WH Smith intends to raise GBP155 million, representing 7% of the FTSE 250 company's existing share capital, via an accelerated bookbuild to part fund the deal. The bookbuild is being run by Barclays and JP Morgan. It also will expand its debt facilities.
The transaction will broadly double the size of WH Smith's international travel business, the firm explained, with an annual cost synergy run-rate of USD11 million expected by the third full year following completion.
Marshall Retail currently operates 170 stores in North America, with 59 of these inside airports. The firm is expected to deliver revenue of USD204 million and earnings before interest, tax, depreciation and amortisation of USD31.5 million in 2019.
This acquisition comes almost exactly a year after WH Smith announced the purchase of US-based travel retailer InMotion Entertainment for USD198 million.
The integration of InMotion is now complete, WH Smith said on Thursday, and its performance has been ahead of initial expectations. Digital and travel accessories retailer InMotion operates from 116 stores across 43 airports in the US.
Turning to the London-listed firm's annual results, revenue for the year to August 31 rose to GBP1.40 billion from GBP1.26 billion, while pretax profit edged up to GBP135 million from GBP134 million. Travel total revenue was up 22%, or 8% higher when stripping out InMotion, and 3% higher on a like-for-like basis.
WH Smith's travel operations once again outperformed its high street estate, with the High Street unit reporting revenue down 2% with like-for-like sales down 2%. However, there was a good gross margin performance in the arm and costs were "tightly controlled".
"WH Smith continues to be a tale of two businesses. Despite the challenging retail backdrop, the group is delivering strong growth at its travel division, where its 1,019 units delivered a 22% rise in sales. This compared to flat sales on the high street, only supported by healthy stationery sales," commented Donald Brown, senior investment manager at Brewin Dolphin,
Domino's Pizza Group was 3.7% higher after it said it has decided to exit its struggling International unit as it reported a "solid" third-quarter performance in the UK & Ireland.
UK & Ireland system sales for the 13 weeks to September 29 amounted to GBP288.2 million, up 3.9% year-on-year. International sales, however, slipped 2.7% to GBP25.3 million.
For the group as a whole, system sales were up 3.4% to GBP313.5 million.
Domino's said its review of its International business has concluded, and it will exit the markets - which include Switzerland, Iceland, Norway and Sweden - in an orderly manner.
"Although the financial results have stabilised, the performance of our international business remains disappointing.
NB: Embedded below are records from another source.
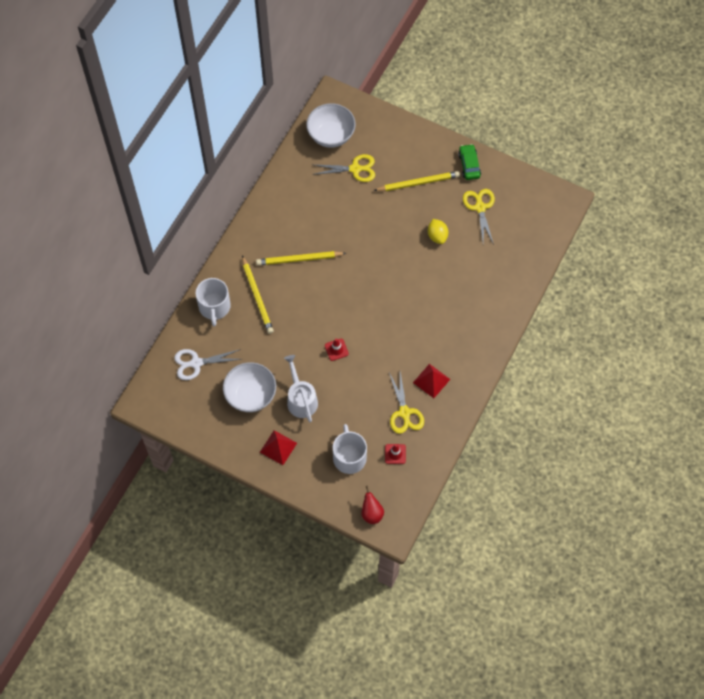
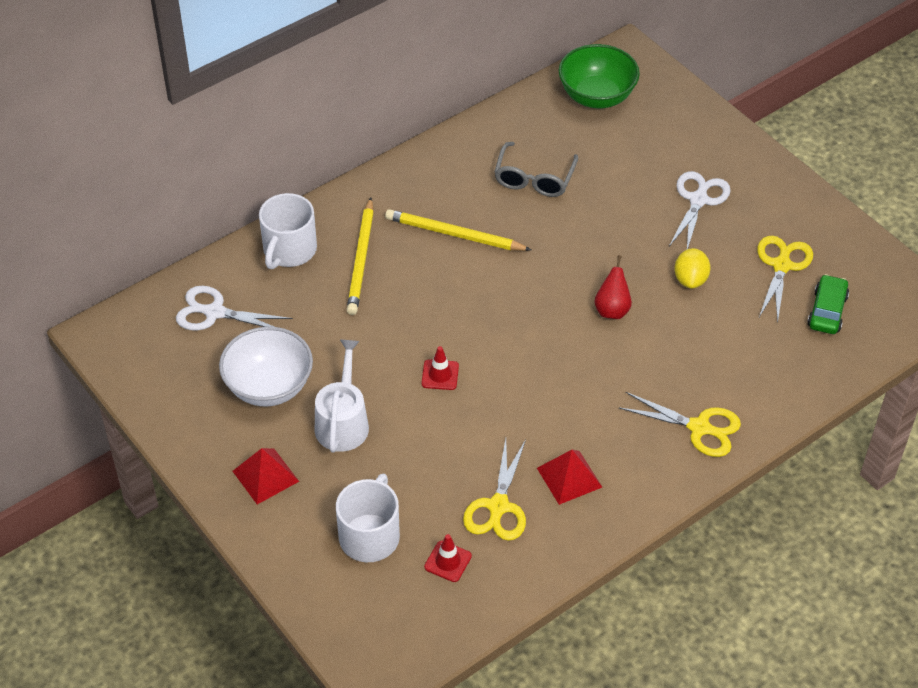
camera: 25 degrees right, 15 degrees down
white bowl [306,103,356,148] -> green bowl [559,44,640,108]
yellow scissors [312,154,375,182] -> yellow scissors moved to [619,392,741,457]
red pear [361,486,384,524] -> red pear moved to [594,255,632,319]
yellow pencil [373,171,460,191] -> white scissors [669,171,731,249]
green car [458,144,481,180] -> green car moved to [807,274,849,334]
none -> grey glasses [494,142,578,197]

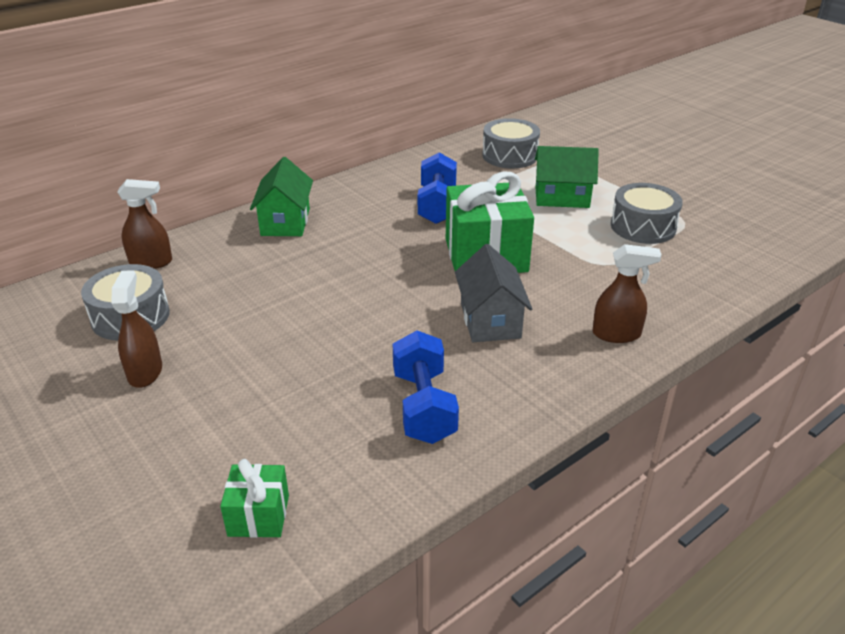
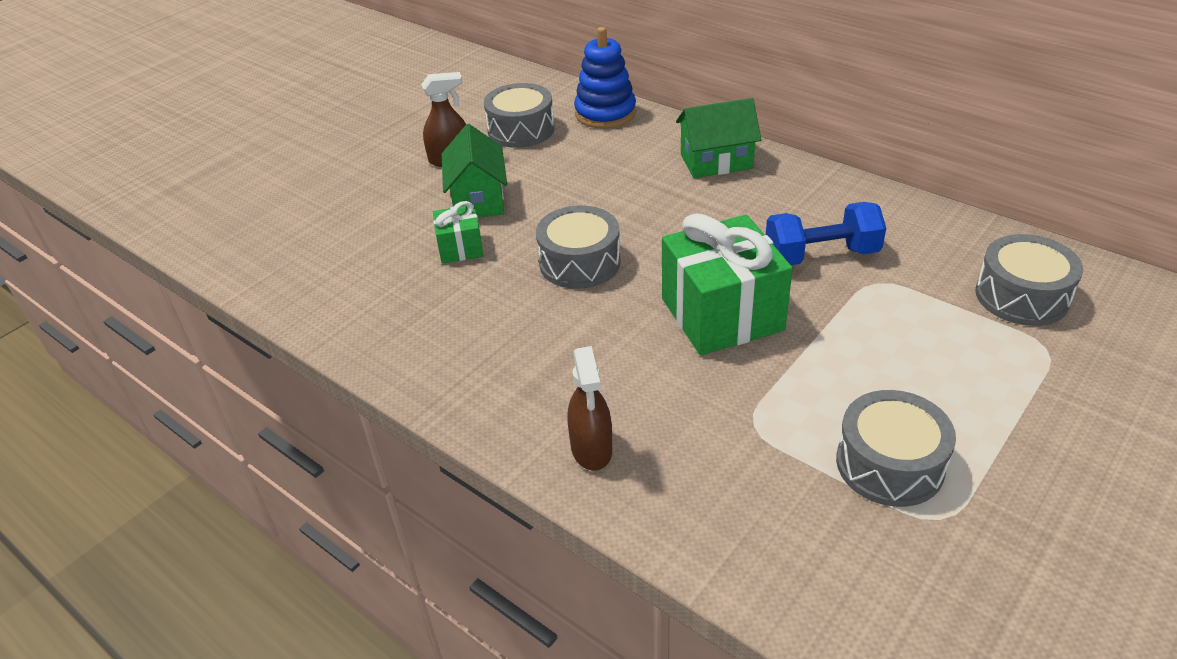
camera: 80 degrees right, 5 degrees up
brown spray bottle [117,179,172,269] -> blue stacking toy [574,27,636,129]
green gift [220,459,289,538] -> green gift moved to [433,201,484,264]
blue dumbbell [393,330,459,444] -> none
grey house [455,244,532,342] -> none
green house [535,146,599,208] -> green house moved to [442,124,507,218]
none -> grey drum [536,205,621,289]

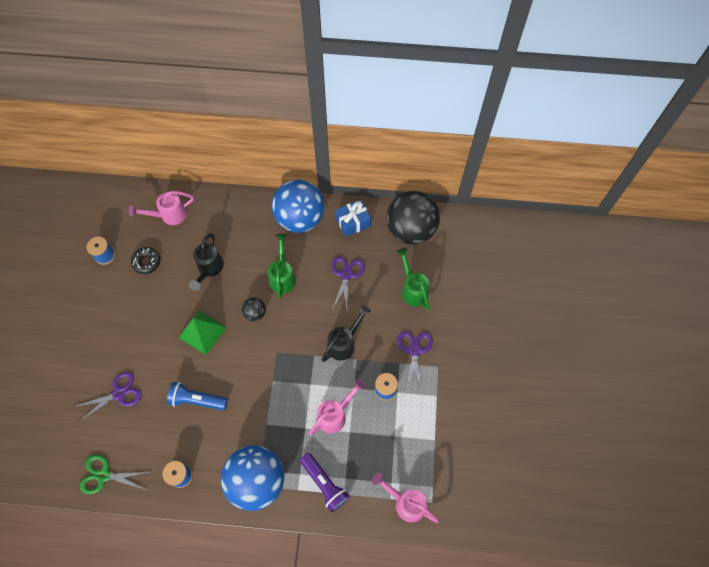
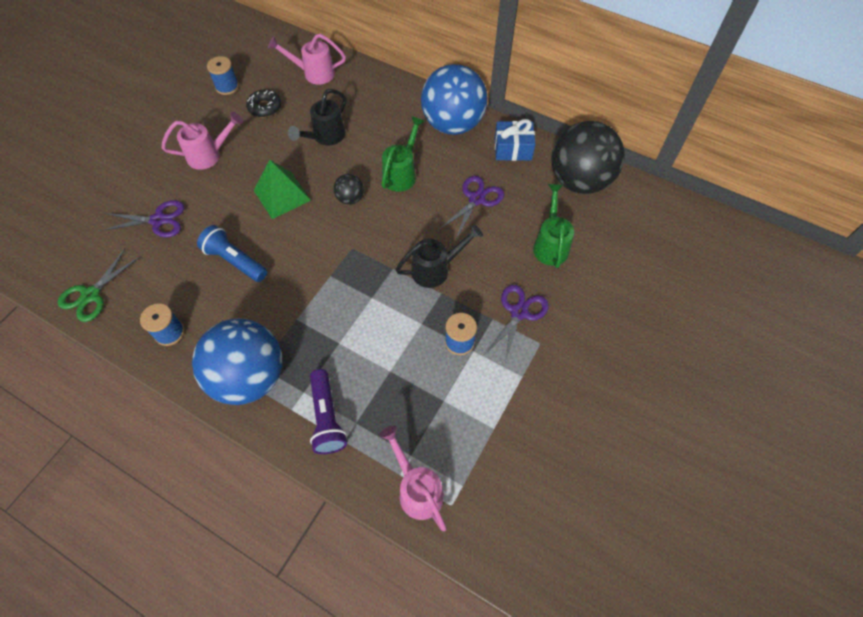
camera: 25 degrees right, 5 degrees down
green scissors [80,455,150,494] -> green scissors turned 90 degrees counterclockwise [58,249,140,322]
pink watering can [309,379,365,435] -> pink watering can moved to [162,112,243,170]

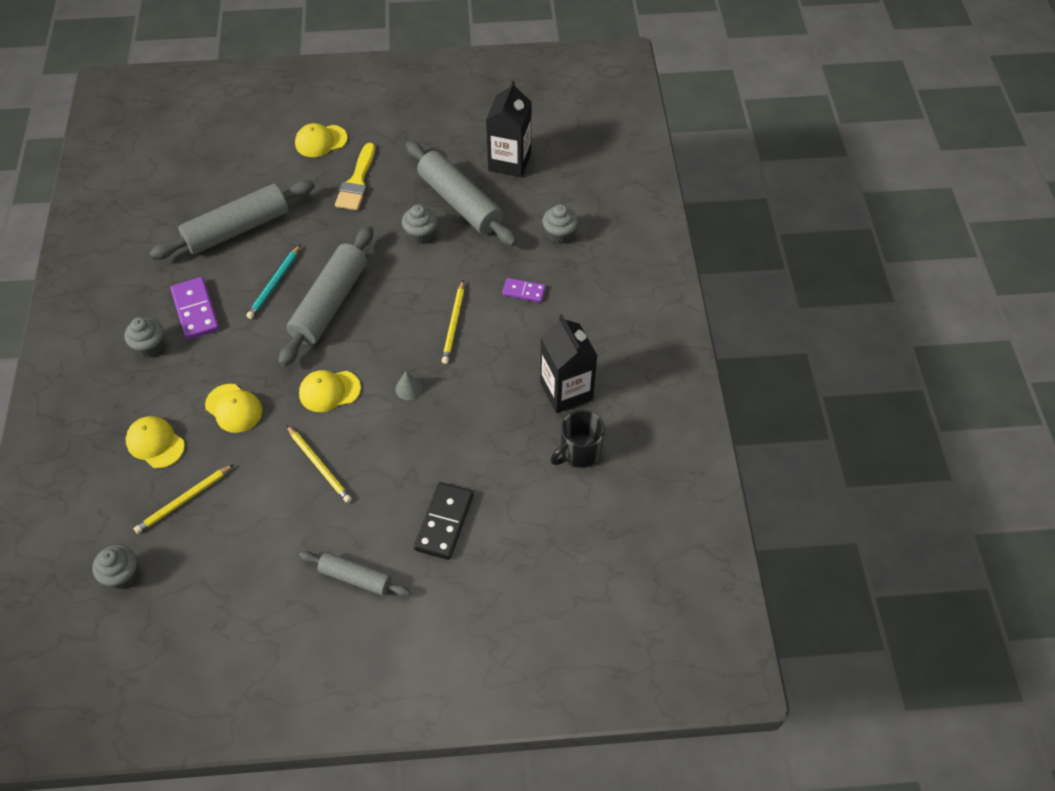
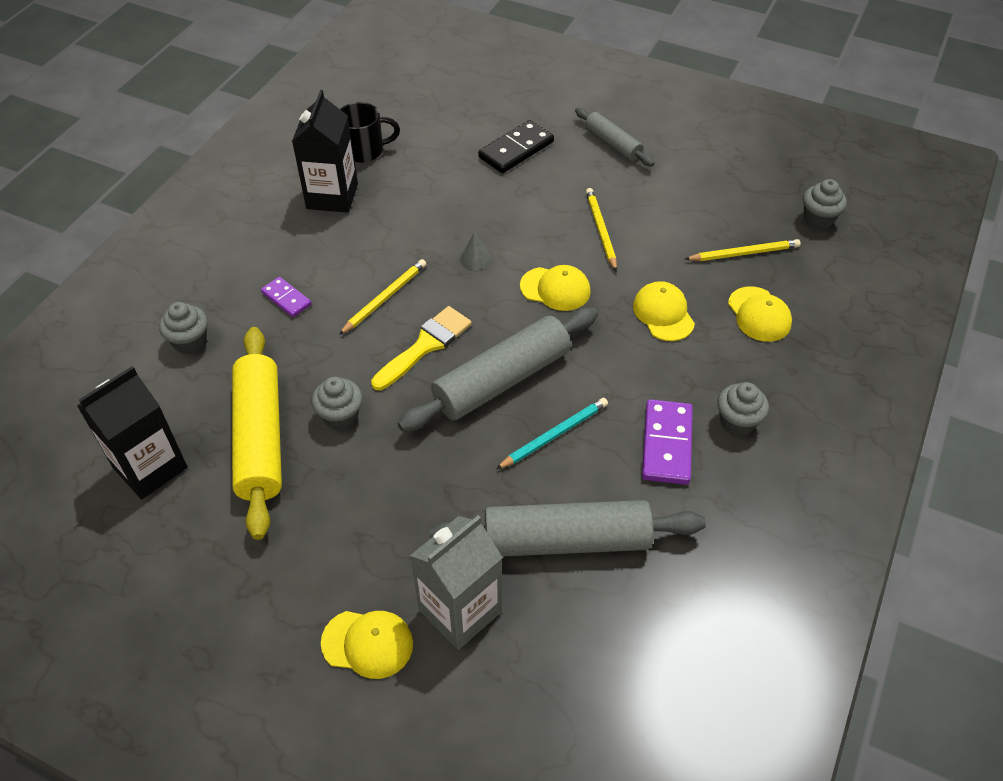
camera: 150 degrees left, 5 degrees down
yellow brush [335,143,375,210] -> yellow brush moved to [371,306,472,390]
grey rolling pin [406,141,517,246] -> yellow rolling pin [232,327,282,540]
none -> grey carton [410,515,503,650]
Over the past six weeks we have completed a review with external consultants, assessing each of our four international markets and the future prospects for our businesses. We have concluded that, whilst they represent attractive markets, we are not the best owners of these businesses," explained David Wild, chief executive.
At the bottom of the FTSE 250 was Grafton Group, down 9.8% after warning 2019 profit will be lower than market forecasts.
For the three months ended September, reported revenue expanded 4.5%, with like-for-like revenue 0.9% higher on the year prior. The Dublin-based firm explained that after an "encouraging" start, "trading towards the end of the quarter and more recently has been impacted by a softening in activity".
For 2019, Grafton now expects operating profit to be between 4% and 8% lower than the GBP206.4 million post-IFRS and GBP193.5 million pre-IFRS consensus market estimates.
In Asia on Thursday, the Japanese Nikkei 225 index closed down 0.1%. In China, the Shanghai Composite closed down 0.1%, while the Hang Seng index in Hong Kong is up 0.4% in late trade.
In the economic calendar on Thursday, there are UK retail sales at 0930 BST while eurozone construction output is at 1000 BST and US industrial production at 1415 BST.